Most interpretive orthodoxy would the stress the inevitable undermining tendency of novelistic discourse and might even appeal to older, New Critical notions about the independence and autonomy of the text. The psychological notion that literary creation involves so many unconscious processes that authorial intention is a necessarily limited concept is also quite persuasive.

Even so, however, the Wolfe case strikes me as very clear. This comes from knowing about his political beliefs and sympathies and having read (almost) all of his other fiction, in which similar ideas recur. I don’t even think of this as a superficially esoteric interpretation, the way that I see Cormac McCarthy’s Judge Holden and Anton Chigurh as the true heroes of Blood Meridian and No Country for Old Men. (I wrote about the latter novel and film here.)

Another thing that has got me thinking about this issue is reading Ezra Pound’s radio broadcasts.
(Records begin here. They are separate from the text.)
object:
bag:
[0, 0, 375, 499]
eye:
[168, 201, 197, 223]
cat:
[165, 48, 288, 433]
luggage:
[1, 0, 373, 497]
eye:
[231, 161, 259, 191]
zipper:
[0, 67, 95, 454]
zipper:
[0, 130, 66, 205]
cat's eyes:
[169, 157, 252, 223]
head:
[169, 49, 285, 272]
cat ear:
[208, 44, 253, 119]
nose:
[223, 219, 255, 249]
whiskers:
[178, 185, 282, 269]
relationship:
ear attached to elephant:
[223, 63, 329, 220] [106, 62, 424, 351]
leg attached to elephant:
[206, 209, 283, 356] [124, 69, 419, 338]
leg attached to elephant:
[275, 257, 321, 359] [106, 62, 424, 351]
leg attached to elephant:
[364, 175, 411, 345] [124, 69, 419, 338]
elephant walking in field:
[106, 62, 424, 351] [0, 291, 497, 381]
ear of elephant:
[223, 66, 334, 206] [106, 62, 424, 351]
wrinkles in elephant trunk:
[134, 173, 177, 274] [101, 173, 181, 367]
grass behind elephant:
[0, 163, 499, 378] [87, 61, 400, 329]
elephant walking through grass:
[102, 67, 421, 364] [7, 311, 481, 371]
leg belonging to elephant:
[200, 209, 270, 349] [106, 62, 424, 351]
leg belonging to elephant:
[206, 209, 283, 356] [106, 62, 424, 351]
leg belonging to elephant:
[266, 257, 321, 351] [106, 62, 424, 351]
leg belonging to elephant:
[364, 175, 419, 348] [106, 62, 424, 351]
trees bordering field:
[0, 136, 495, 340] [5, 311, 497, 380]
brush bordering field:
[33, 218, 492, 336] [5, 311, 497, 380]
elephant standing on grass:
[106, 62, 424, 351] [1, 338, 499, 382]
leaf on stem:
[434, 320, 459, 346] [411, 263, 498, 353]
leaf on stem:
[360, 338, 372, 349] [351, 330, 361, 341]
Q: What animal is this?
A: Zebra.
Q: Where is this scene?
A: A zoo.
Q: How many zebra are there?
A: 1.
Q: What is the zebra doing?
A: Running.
I don’t see a tension between thinking that the Pisan Cantos should have been awarded the Bollingen prize and that Pound should have been hanged for these broadcasts. But those poems are a remarkable example of the transformative power of art. The ideas expressed in the radio broadcasts are loathsome and simply stupid.* The very same ideas in the cantos are expressed with great aesthetic interest while remaining utterly repellent.

*Pound read Canto XLVI in one broadcast (2/19/1942), which you can listen to here. The recording isn’t very good, and it comes from a period of inferior writing; but this is an interesting test case.